Ein aus Syrien stammender Mann tötet in einem feigen Terrorakt wehrlose Menschen auf einem Stadtfest in Solingen. Prompt unterliegt jeder mit einem syrischen Migrationshintergrund einem Generalverdacht – absurderweise sogar jene, die selbst vor Islamisten und Terroristen aus Syrien nach Deutschland geflohen sind. (Ich empfehle hierzu die sehr lesenswerten Gedanken unserer WAZ-Volontärin Heba Alkadri.) Ich muss zugeben, dass ich nach den Landtagswahlen in Thüringen und Sachsen ähnlichen Reflexen unterliege. Obwohl zwei Drittel der Wählerinnen und Wähler dort nicht rechtsextrem gewählt haben, hätte ich im Moment überhaupt keine Lust darauf, in Erfurt oder Weimar oder Dresden oder Leipzig Urlaub zu machen, obwohl das an sich wunderschöne Städte sind. Zu groß ist meine, ja, Wut auf die vielen ostdeutschen Landsleute, denen 35 Jahre nach dem Mauerfall unsere Demokratie offenbar völlig egal ist.
Ich war schon dort, auch mehrfach, in Erfurt, Weimar, Dresden, Leipzig. Nein, perfekt ist da nichts. Aber was ist schon perfekt? Immerhin sind, um ein altes Wort von Helmut Kohl aufzugreifen, die Landschaften im Osten einige Multimilliarden-Transfers später vielfach „blühender“ als in manchen Städten des Ruhrgebiets. Die Schlagloch-Pisten, die ich aus Gelsenkirchen oder Essen oder Duisburg gewohnt bin, finde ich dort jedenfalls kaum. Der gemeine Kölner würde nun sagen: Man muss auch jönne könne. Das stimmt. Aber wenn die Thüringer und Sachsen über „die Ausländer“ lamentieren, obwohl der Migrationsanteil bei unter zehn Prozent liegt, dann spricht das für eine sehr hohe Jammerlappen-Quote. Der Journalist und Moderator Jörg Thadeusz spricht treffend von „Landstrichen des Selbstmitleids“. Zum Vergleich: In NRW liegt der Migrationsanteil bei mehr als 30 Prozent.
Freie Entscheidung freier Wähler
Sie werden sich jetzt vielleicht fragen: Darf man das so schreiben in einer Kolumne? Ist das nicht pure Wählerbeschimpfung? Die Antwort lautet zweimal: ja! Noch darf man alles sagen und schreiben in Deutschland. Noch gilt sie, die Meinungs- und Pressefreiheit. Und ich finde, dass diejenigen, die alles und jeden für ein schlimmes, ein katastrophales Wahlergebnis verantwortlich machen wollen, nur nicht die Wählerinnen und Wähler, eben letztere im Kern nicht ernst nehmen. Da stand kein AfD-Mann mit einer Waffe im Wahllokal – oder mit Geldscheinen, Alkohol oder anderen Drogen. Wer behördlich ausgewiesene Rechtsextremisten gewählt hat, hat sich frei und gezielt für Rechtsextremisten entschieden. Punkt.

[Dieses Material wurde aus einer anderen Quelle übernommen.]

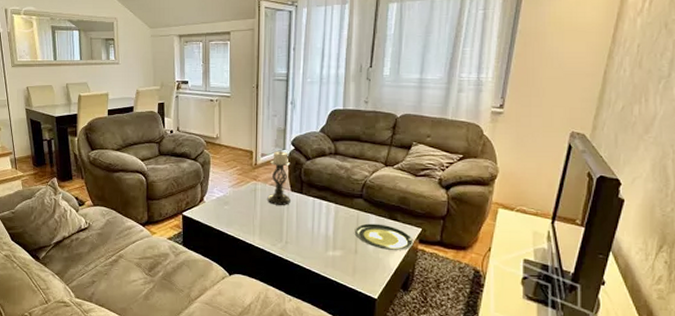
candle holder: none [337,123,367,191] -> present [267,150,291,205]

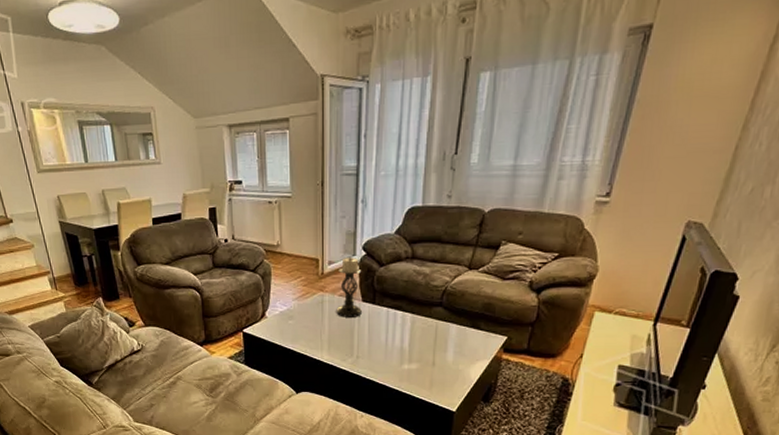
plate: present [354,223,414,250] -> none [432,333,498,361]

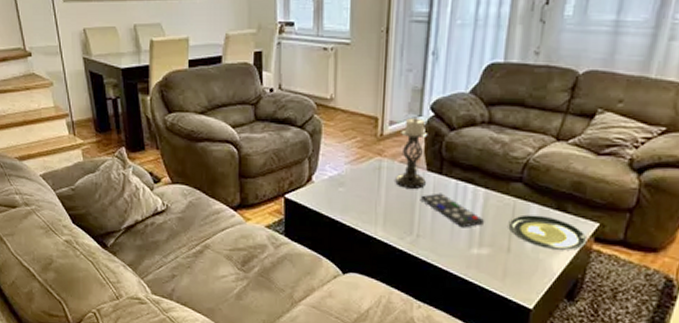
remote control: none [358,320,413,348] -> present [420,193,485,228]
plate: none [432,333,498,361] -> present [508,214,588,250]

Natürlich ist das aktuelle Regierungshandeln der Ampelkoalition Käse. Die Kakophonie von SPD, FDP und Grünen nervt und überfordert uns alle. Diese drei Parteien passen schlicht nicht zusammen. Angesichts ihrer Pulverisierung im Osten macht sich nun auch noch Panik unter den Koalitionären breit. Ein sicheres Zeichen dafür ist, wie vor allem SPD und Grüne jahrzehntelang gültige Grundsätze innerhalb von Tagen über Bord werfen. Nach Solingen und kurz vor Thüringen und Sachsen, als sich das Desaster schon abzeichnete, startete plötzlich ein Flugzeug mit 28 afghanischen Straftätern nach Afghanistan, einem Land, das von den schlimmsten Unmenschen regiert wird. Jetzt plötzlich ging, was das Grundgesetz, internationale Abkommen und überhaupt: unsere Menschlichkeit immer verhinderten? Was für eine scheinheilige Politik ist das?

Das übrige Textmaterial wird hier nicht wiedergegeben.